PROBLEMS AND TASKS
a) Reproduce the passage of the Thingy:91 description from "An asset tracking" to "1.44Ah Li-ion cell." word for word.
b) Decide whether each statement agrees with the Thingy:91 description, and answer yes or no with the words of the description that settle it, quoted exactly: (i) The SIM card comes from iBasis and is pre-loaded with 10Mbyte of data. (ii) The device carries 12 sensors. (iii) The case measures 60 x 60mm.
c) Name every short-range wireless technology that the Thingy:91 description lists for the nRF52840.

(TEXT SEGMENT begins)

Based on Nordic’s nRF9160 SiP multimode LTE-M/NB-IoT system-in-package with GPS, the battery-powered Thingy:91 comes with a roaming SIM card, 16 sensors and a nRF52840 for short-range wireless communication with Bluetooth 5, Thread, Zigbee and ANT.
The SIM is a Nano (4FF) eSIM card from iBasis, pre-loaded with 10Mbyte of data, for which Nordic claims connectivity and roaming in “a long and growing list of countries with cellular IoT networks”.
An asset tracking application is included for “for straight-out-of-the-box operation”, according to Nordic. “This could take the form of shipping containers where individual items within the container can be tracked via short-range Bluetooth 5 – for example, their location within container and temperature, with the container itself and any important changes in the status of its contents tracked remotely via long-range cellular wireless technology.”
Physically, is comes in 60 x 60mm plastic and rubber case with a USB connector to charge the internal 1.44Ah Li-ion cell.

(TEXT SEGMENT ends)
(DATA SECTION begins)

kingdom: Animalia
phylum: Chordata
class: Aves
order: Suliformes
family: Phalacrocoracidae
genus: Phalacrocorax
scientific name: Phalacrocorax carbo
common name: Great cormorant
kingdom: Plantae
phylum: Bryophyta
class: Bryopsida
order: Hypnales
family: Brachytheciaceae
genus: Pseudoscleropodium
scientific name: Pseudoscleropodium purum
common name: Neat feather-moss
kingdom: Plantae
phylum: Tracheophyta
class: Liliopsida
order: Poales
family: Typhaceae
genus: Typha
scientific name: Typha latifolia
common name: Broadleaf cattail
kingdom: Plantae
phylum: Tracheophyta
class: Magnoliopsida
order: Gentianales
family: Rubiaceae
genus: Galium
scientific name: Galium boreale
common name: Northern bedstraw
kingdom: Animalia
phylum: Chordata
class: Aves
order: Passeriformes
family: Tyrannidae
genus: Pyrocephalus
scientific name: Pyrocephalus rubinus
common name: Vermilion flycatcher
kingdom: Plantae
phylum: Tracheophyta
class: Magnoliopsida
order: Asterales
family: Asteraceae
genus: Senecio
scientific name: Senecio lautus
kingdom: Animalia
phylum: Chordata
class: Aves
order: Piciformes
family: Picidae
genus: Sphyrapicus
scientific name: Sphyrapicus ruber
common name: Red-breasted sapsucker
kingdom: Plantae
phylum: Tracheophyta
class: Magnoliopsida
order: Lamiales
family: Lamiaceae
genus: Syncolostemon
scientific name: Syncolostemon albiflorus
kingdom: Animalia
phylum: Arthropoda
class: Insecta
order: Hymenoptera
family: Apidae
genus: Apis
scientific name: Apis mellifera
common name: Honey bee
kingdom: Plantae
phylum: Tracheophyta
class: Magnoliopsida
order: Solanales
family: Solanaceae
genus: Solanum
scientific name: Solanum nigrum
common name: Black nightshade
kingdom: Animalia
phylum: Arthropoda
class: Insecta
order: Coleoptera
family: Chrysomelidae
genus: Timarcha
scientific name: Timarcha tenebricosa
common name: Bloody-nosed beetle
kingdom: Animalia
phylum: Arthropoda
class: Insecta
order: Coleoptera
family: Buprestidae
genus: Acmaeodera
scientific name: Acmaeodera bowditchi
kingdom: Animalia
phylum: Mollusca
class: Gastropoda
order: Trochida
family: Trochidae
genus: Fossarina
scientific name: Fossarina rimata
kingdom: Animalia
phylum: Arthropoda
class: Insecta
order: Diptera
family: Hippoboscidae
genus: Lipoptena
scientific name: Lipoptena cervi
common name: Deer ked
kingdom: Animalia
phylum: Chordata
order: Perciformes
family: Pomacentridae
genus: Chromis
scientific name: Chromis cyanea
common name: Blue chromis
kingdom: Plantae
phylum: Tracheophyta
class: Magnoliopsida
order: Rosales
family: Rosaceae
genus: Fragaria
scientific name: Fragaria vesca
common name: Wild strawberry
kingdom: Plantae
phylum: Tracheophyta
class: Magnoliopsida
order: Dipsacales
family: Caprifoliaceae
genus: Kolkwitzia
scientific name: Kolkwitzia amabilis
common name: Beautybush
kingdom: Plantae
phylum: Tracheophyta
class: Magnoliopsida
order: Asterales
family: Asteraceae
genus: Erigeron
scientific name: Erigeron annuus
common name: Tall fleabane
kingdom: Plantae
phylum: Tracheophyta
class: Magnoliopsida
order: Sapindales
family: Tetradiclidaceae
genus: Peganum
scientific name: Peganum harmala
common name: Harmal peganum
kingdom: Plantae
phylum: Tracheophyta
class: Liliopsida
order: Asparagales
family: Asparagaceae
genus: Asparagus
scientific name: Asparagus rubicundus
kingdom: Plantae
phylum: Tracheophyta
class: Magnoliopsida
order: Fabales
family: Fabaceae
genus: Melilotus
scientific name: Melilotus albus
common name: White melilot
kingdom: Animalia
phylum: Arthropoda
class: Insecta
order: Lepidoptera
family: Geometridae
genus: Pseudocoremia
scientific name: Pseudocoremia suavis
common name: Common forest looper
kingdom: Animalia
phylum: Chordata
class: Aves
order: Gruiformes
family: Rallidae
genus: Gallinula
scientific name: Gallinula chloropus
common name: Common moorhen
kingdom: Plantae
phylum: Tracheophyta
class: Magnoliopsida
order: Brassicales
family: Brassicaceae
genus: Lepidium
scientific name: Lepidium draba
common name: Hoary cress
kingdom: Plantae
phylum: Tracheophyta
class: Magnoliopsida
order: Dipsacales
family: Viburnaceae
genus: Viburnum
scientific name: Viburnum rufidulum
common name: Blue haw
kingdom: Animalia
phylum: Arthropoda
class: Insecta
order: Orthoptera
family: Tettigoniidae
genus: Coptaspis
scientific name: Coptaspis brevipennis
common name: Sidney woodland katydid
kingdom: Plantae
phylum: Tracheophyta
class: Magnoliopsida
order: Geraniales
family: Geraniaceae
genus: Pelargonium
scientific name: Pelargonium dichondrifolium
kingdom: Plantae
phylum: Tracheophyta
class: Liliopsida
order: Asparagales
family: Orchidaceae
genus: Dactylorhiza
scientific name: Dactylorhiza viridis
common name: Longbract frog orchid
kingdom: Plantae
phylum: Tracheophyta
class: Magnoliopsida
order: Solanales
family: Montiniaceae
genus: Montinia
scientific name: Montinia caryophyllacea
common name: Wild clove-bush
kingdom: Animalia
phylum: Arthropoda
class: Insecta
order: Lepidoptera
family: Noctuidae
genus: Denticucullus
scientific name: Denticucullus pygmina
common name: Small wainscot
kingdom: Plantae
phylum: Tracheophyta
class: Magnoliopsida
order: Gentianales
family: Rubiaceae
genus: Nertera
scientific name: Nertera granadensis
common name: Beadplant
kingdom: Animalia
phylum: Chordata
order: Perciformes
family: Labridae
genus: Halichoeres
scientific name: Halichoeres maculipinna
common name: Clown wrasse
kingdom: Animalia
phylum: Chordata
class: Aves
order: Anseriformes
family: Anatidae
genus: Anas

(DATA SECTION ends)

ANSWERS
a)
An asset tracking application is included for “for straight-out-of-the-box operation”, according to Nordic. “This could take the form of shipping containers where individual items within the container can be tracked via short-range Bluetooth 5 – for example, their location within container and temperature, with the container itself and any important changes in the status of its contents tracked remotely via long-range cellular wireless technology.”
Physically, is comes in 60 x 60mm plastic and rubber case with a USB connector to charge the internal 1.44Ah Li-ion cell.

b)
(i) Yes: "The SIM is a Nano (4FF) eSIM card from iBasis, pre-loaded with 10Mbyte of data"
(ii) No: "16 sensors"
(iii) Yes: "60 x 60mm plastic and rubber case"

c) Bluetooth 5, Thread, Zigbee, ANT